FERC Workshop on Auctioning Set for Mid-October

Chairman James Hoecker last week announced that FERC plans to hold a workshop with the gas industry in mid-October to flesh out the details involved in the auctioning of short-term capacity. The workshop will occur prior to the deadline for industry comments on the notice of proposed rulemaking (NOPR) that addresses regulation of short-term capacity, specifically the auctioning of that capacity. The comments are due in early November.

The Commission in its July NOPR proposed the concept of capacity auctioning in return for lifting the price caps on short-term capacity, but the proposal was bereft of any specifics about how the auctioning process would be carried out. This lack of details has drawn criticism from nearly all quarters of the gas industry.

"The question that's relevant in the current discussions outside the agency is how's it going to work precisely, and rather than await comments that simply tell us that we haven't said enough, we think we need to have a discussion on that issue," Hoecker said at the FERC open meeting last Wednesday. "So the Commission staff will provide some background information, and this process hopefully will facilitate comments on the gas NOPR," with a special focus on auctioning.

A workshop is "very important to improving our understanding and the understanding of industry as to how this might work," he said. "It's a very new issue. And it's broader than simply the bidding and allocation processes for capacity that exist now." The workshop will be held at 9:30 a.m. on Oct. 20 at FERC's headquarters.

In Dynegy Corp.'s view, the proposed daily auctioning of short-term capacity could lead to a logistical nightmare for marketers and other buyers of pipeline capacity. "Just the logistics of a day-ahead market will be incredibly (and unnecessarily) complicated. We'll have a day-ahead capacity bid, two prior-to-gas-day nominations and four bumping opportunities," it noted in comments that still are in the draft stage.

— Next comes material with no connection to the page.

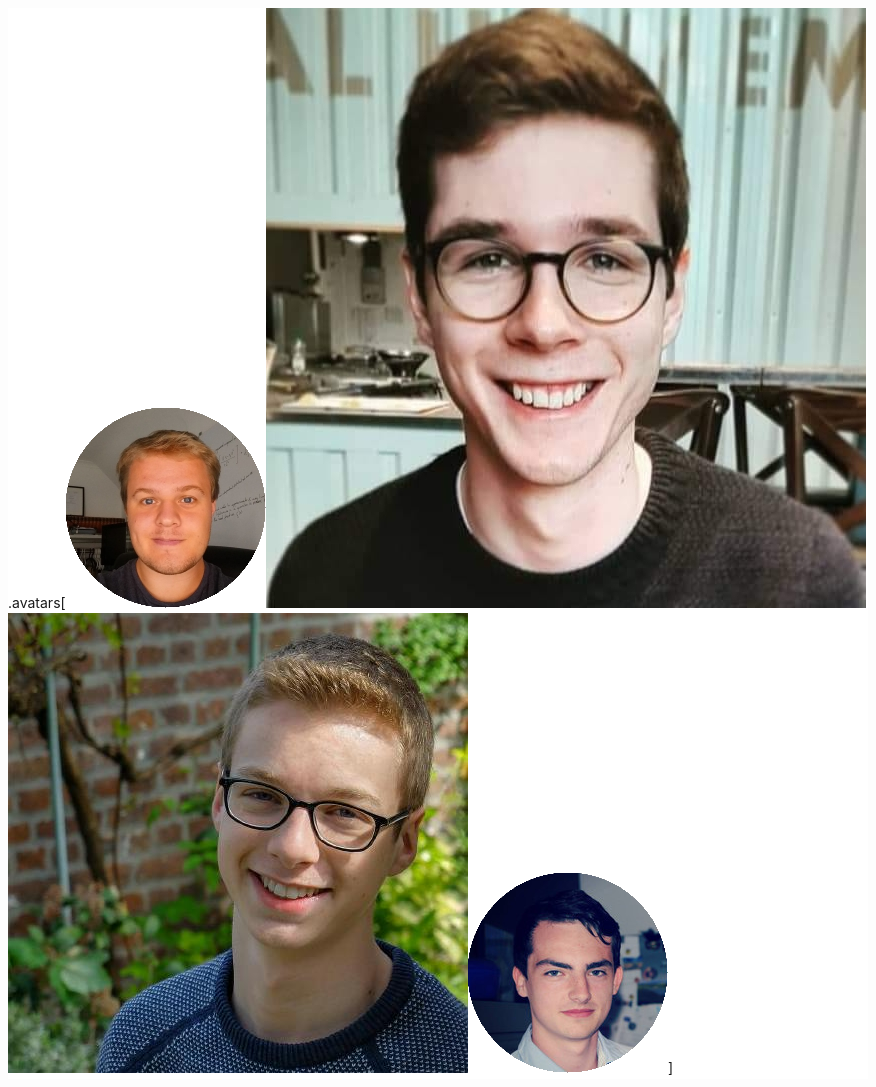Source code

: .avatars[![](figures/faces/joeri.png)![](figures/faces/arnaud.jpg)![](figures/faces/francois.jpg)![](figures/faces/antoine.png)]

Auctioning will unnecessarily demand shorter lead times for purchasing transportation and supply, ultimately playing havoc with the market, Dynegy believes. "We're talking about introducing into the gas market one of the primary reasons [why] the electric market has become so volatile. In the electric market, short lead times (and concomitant price volatility) are inevitable because of the lack of storage. [But] gas has storage and line pack, so daily and hourly trading is much less of a necessity," the company draft said.

Also, since daily auctioning will force gas suppliers to line up supply, transportation and markets simultaneously, they will always either be long or short, Dynegy noted. "Suppliers need to be able to match the supply deal with capacity deal. This can be accomplished today via pre-arranged deals. But, if under the FERC's proposal, one has to bid for transportation before supply is wrapped up or has to buy gas before transportation, then we've created a situation where suppliers are perpetually long or short. This is a huge market dislocation. There will be fewer and fewer willing to play in this distorted market."